Ce qu’il faut avant tout dans le domaine des techniques de reproduction et de génétique, c’est un organisme de réglementation fort. Les recommandations du Comité en faveur d’un cadre réglementaire est une étape dans la bonne direction. En proposant un organisme de réglementation quasi autonome, le Comité reconnaît les appels répétés en faveur de plus d’indépendance, de transparence, d’accessibilité, de responsabilité et de diversité. Toutefois, la grande priorité, c’est que la réglementation doit être active et non passive, que l’organisme responsable soit une entité du gouvernement ou de l’extérieur. Le principe de prudence va plus loin que la création d’une nouvelle structure. Il exige que le gouvernement s’engage à exercer une surveillance active et abandonne le modèle de gestion passive du risque. S’il y a une chose que nous avons appris de la tragédie du sang contaminé, c’est bien que, lorsque la sécurité n’est pas garantie, c’est au prix de la santé et de leur vie que les Canadiens doivent le payer. Les recommandations du juge Krever concernant le système canadien de gestion du sang sont également applicables aux techniques de reproduction et de génétique. De même, il faut absolument prévoir dans un système national de sécurité la capacité, les ressources et le mandat nécessaires pour identifier activement les risques qui menacent la sécurité des participants, inspecter fréquemment les cliniques de fertilité, faire respecter rigoureusement la réglementation, communiquer rapidement et revoir constamment la documentation scientifique et médicale.

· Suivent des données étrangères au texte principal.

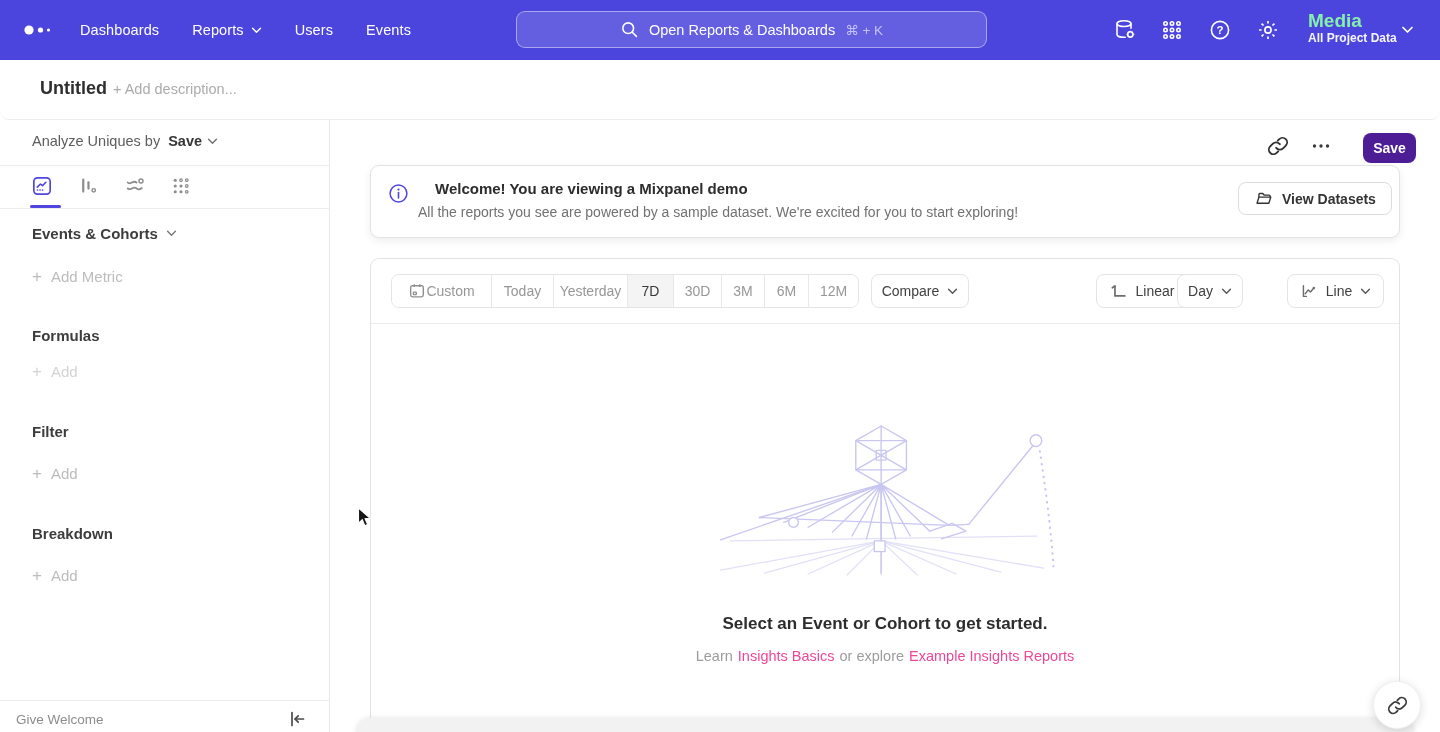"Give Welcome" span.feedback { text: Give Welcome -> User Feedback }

Comme l’affirmait le juge Krever, un organisme de réglementation ne doit pas jouer un rôle passif, c’est-à-dire réagir, ou compter sur l’observance volontaire des intéressés pour protéger la santé des Canadiens. Il faut faire respecter rigoureusement la réglementation dans le secteur et surveiller de près les mesures prises par ce dernier pour se conformer aux directives réglementaires.

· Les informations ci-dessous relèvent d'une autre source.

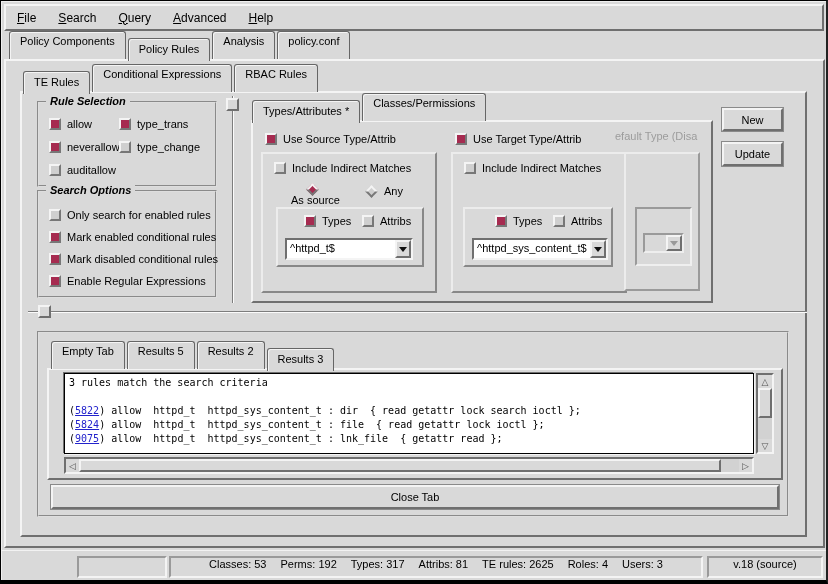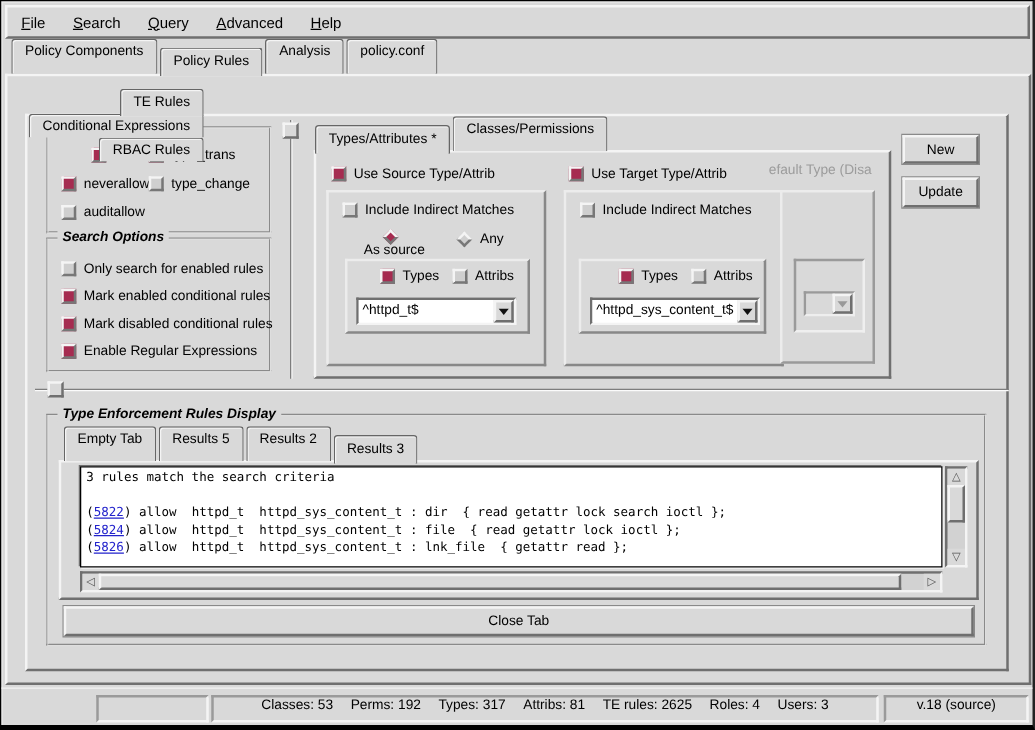"TE Rules" div.tabrow { flex-direction: column -> none }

Dans l’ensemble, on peut douter sérieusement de l’intention du gouvernement de créer un organisme de réglementation autonome qui aura le mandat, les outils et les ressources nécessaires pour mener sa tâche à bien. La volonté politique est le facteur déterminant de tout effort de réglementation. Elle envoie un message aux responsables de l’application de la loi ainsi qu’aux participants du secteur réglementé. Il doit ressortir du mandat de l’organisme de réglementation et de l’empressement du gouvernement à faire adopter la loi à quel point celui-ci est déterminé à réglementer de façon continue les techniques de reproduction.